Это только кажется, что все так просто, на самом деле это тонкая работа: добавлять жидкость надо очень осторожно, нельзя помешивать ни слишком медленно, ни чересчур быстро, иначе ризотто выйдет либо клейким, либо излишне рассыпчатым.
Энцо сегодня вел себя примерно: щеки у него так и горели, а когда он особенно усердствовал, то даже высовывал кончик языка. Глаза его сияли. Карлик то и дело заглядывал через его плечо (причем каждый раз ему приходилось подниматься на цыпочки) и удовлетворенно кивал.
— У тебя прекрасное чувство меры, мэу фильо, — говорил он.
«Мэу фильо» по-бразильски значит «сын мой», и когда я заметила, как Энцо раздувается от гордости, у меня даже слезы на глаза навернулись.
В кухне витали безумные ароматы, папай поставил диск бразильского певца Четано Фелозо, мы подпевали и притопывали в такт музыке, продолжая заниматься каждый своим делом. Настроение было такое, что я начисто забыла все наши беды, Крысолова, зудящую гипсовую ногу и свой страх за тетю Лизбет.

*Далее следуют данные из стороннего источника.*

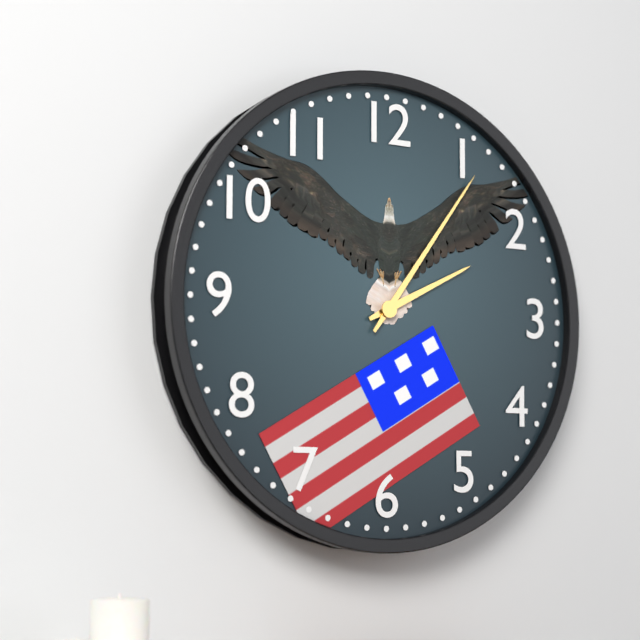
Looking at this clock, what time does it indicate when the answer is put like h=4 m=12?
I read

И вдруг среди этого безмятежного счастья раздался звонок в дверь. Было часа три дня.
Папай нахмурился.
— Мы кого-нибудь ждем?
Дедушка покачал головой, а Пенелопа отправилась в ресторан, чтобы взглянуть, кто там трезвонит без умолку.

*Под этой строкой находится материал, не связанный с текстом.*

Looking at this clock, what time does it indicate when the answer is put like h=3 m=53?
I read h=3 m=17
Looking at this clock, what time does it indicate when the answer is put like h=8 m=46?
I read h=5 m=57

Через две минуты она вернулась бледная и поникшая. Медленно подошла к плите и положила обе руки на плечи Энцо.
— Это к тебе, — тихо сказала она.
Энцо удивленно обернулся, взглянул в глаза Пенелопы, и зрачки у него расширились от ужаса.
— Дорогой Энцо! — послышался резкий женский голос. — Угадай, кто здесь!
Лицо мальчика стало белым как мел. Карлик взял у него из рук поварешку.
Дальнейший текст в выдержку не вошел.